◆ EXERCISE PROMPT ◆
Copy the rows below word for word, leaving out the pictures.

◆ INPUT DATA ◆
╭──
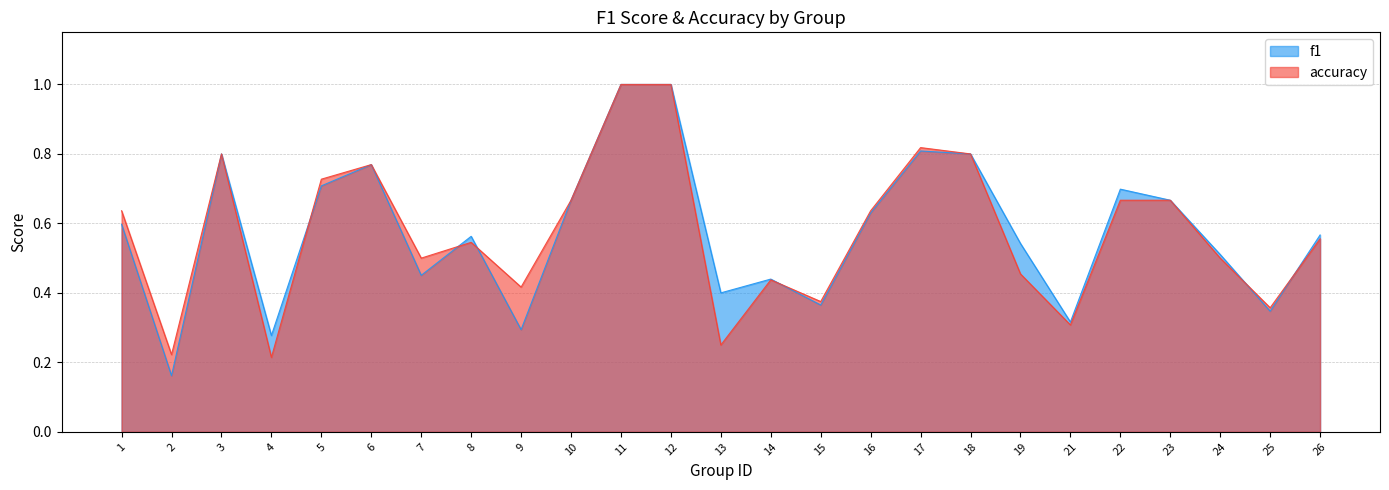

Reading right to left, transcribe all the data shown in this chart.

f1: 26=0.6	25=0.3	24=0.5	23=0.7	22=0.7	21=0.3	19=0.5	18=0.8	17=0.8	16=0.6	15=0.4	14=0.4	13=0.4	12=1.0	11=1.0	10=0.7	9=0.3	8=0.6	7=0.5	6=0.8	5=0.7	4=0.3	3=0.8	2=0.2	1=0.6
accuracy: 26=0.6	25=0.4	24=0.5	23=0.7	22=0.7	21=0.3	19=0.5	18=0.8	17=0.8	16=0.6	15=0.4	14=0.4	13=0.2	12=1.0	11=1.0	10=0.7	9=0.4	8=0.5	7=0.5	6=0.8	5=0.7	4=0.2	3=0.8	2=0.2	1=0.6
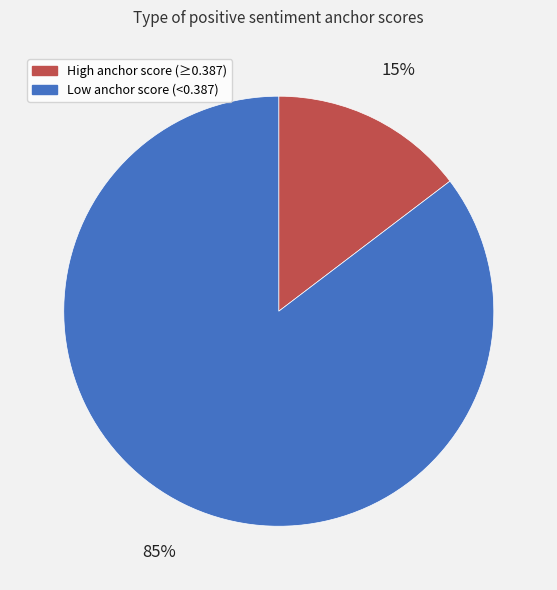

Is it true that Low anchor score (<0.387) is 85% of the pie?

True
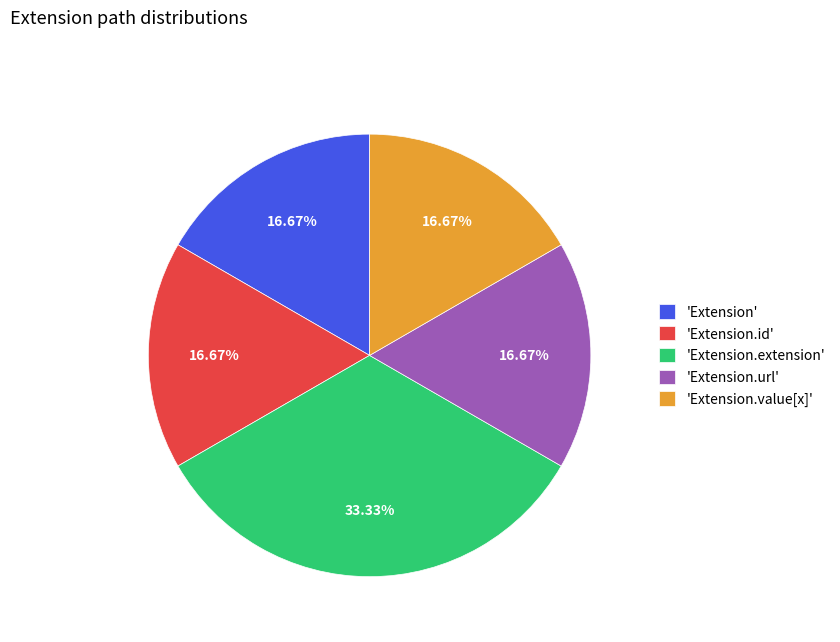

What is the largest slice in the pie chart?

'Extension.extension'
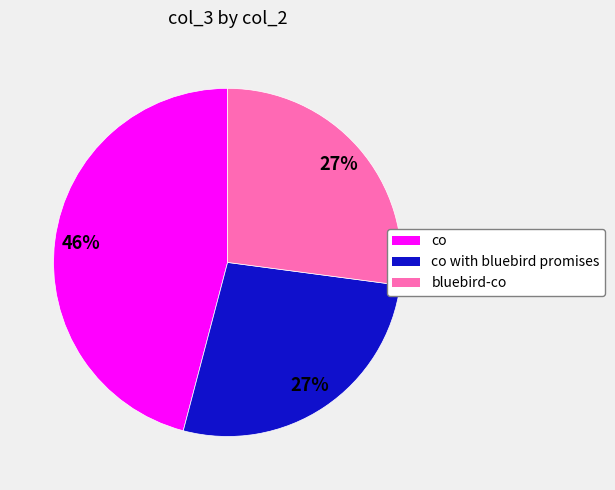

Is it true that bluebird-co is 22% of the pie?

False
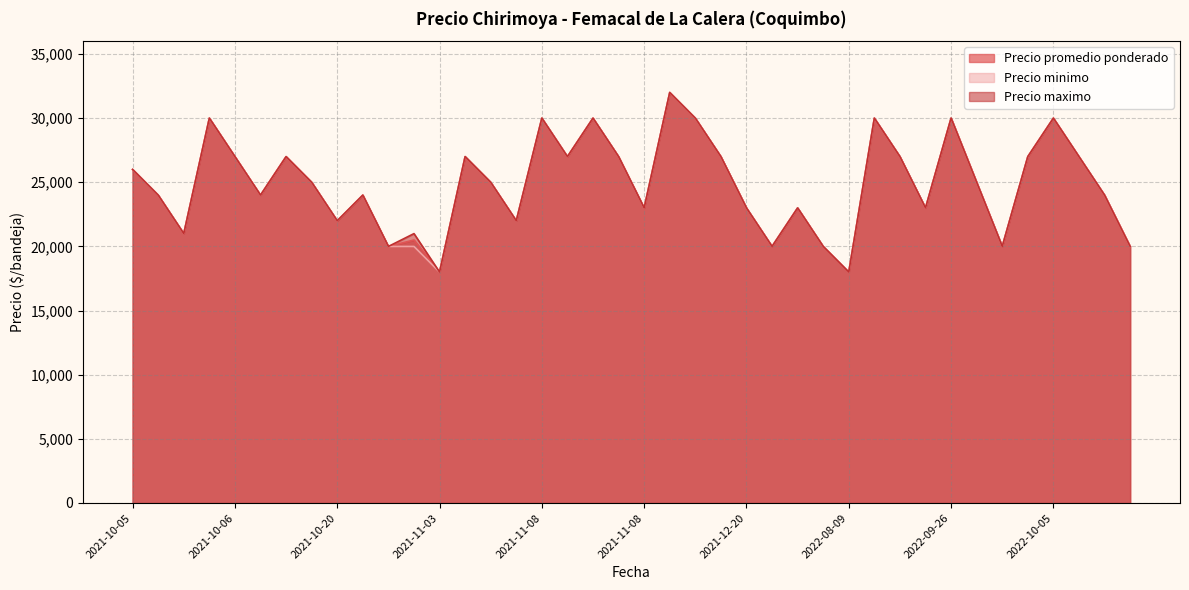

Reading left to right, extract all data points from this chart.

Precio promedio ponderado: 26000	24000	21000	30000	27000	24000	27000	25000	22000	24000	20000	20503	18000	27000	25000	22000	30000	27000	30000	27000	23000	32000	30000	27000	23000	20000	23000	20000	18000	30000	27000	23000	30000	25000	20000	27000	30000	27000	24000	20000
Precio minimo: 26000	24000	21000	30000	27000	24000	27000	25000	22000	24000	20000	20000	18000	27000	25000	22000	30000	27000	30000	27000	23000	32000	30000	27000	23000	20000	23000	20000	18000	30000	27000	23000	30000	25000	20000	27000	30000	27000	24000	20000
Precio maximo: 26000	24000	21000	30000	27000	24000	27000	25000	22000	24000	20000	21000	18000	27000	25000	22000	30000	27000	30000	27000	23000	32000	30000	27000	23000	20000	23000	20000	18000	30000	27000	23000	30000	25000	20000	27000	30000	27000	24000	20000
╰──
◆ REPLY ◆
Reading right to left, transcribe all the data shown in this chart.

f1: 26=0.6	25=0.3	24=0.5	23=0.7	22=0.7	21=0.3	19=0.5	18=0.8	17=0.8	16=0.6	15=0.4	14=0.4	13=0.4	12=1.0	11=1.0	10=0.7	9=0.3	8=0.6	7=0.5	6=0.8	5=0.7	4=0.3	3=0.8	2=0.2	1=0.6
accuracy: 26=0.6	25=0.4	24=0.5	23=0.7	22=0.7	21=0.3	19=0.5	18=0.8	17=0.8	16=0.6	15=0.4	14=0.4	13=0.2	12=1.0	11=1.0	10=0.7	9=0.4	8=0.5	7=0.5	6=0.8	5=0.7	4=0.2	3=0.8	2=0.2	1=0.6

Is it true that Low anchor score (<0.387) is 85% of the pie?

True

What is the largest slice in the pie chart?

'Extension.extension'

Is it true that bluebird-co is 22% of the pie?

False

Reading left to right, extract all data points from this chart.

Precio promedio ponderado: 26000	24000	21000	30000	27000	24000	27000	25000	22000	24000	20000	20503	18000	27000	25000	22000	30000	27000	30000	27000	23000	32000	30000	27000	23000	20000	23000	20000	18000	30000	27000	23000	30000	25000	20000	27000	30000	27000	24000	20000
Precio minimo: 26000	24000	21000	30000	27000	24000	27000	25000	22000	24000	20000	20000	18000	27000	25000	22000	30000	27000	30000	27000	23000	32000	30000	27000	23000	20000	23000	20000	18000	30000	27000	23000	30000	25000	20000	27000	30000	27000	24000	20000
Precio maximo: 26000	24000	21000	30000	27000	24000	27000	25000	22000	24000	20000	21000	18000	27000	25000	22000	30000	27000	30000	27000	23000	32000	30000	27000	23000	20000	23000	20000	18000	30000	27000	23000	30000	25000	20000	27000	30000	27000	24000	20000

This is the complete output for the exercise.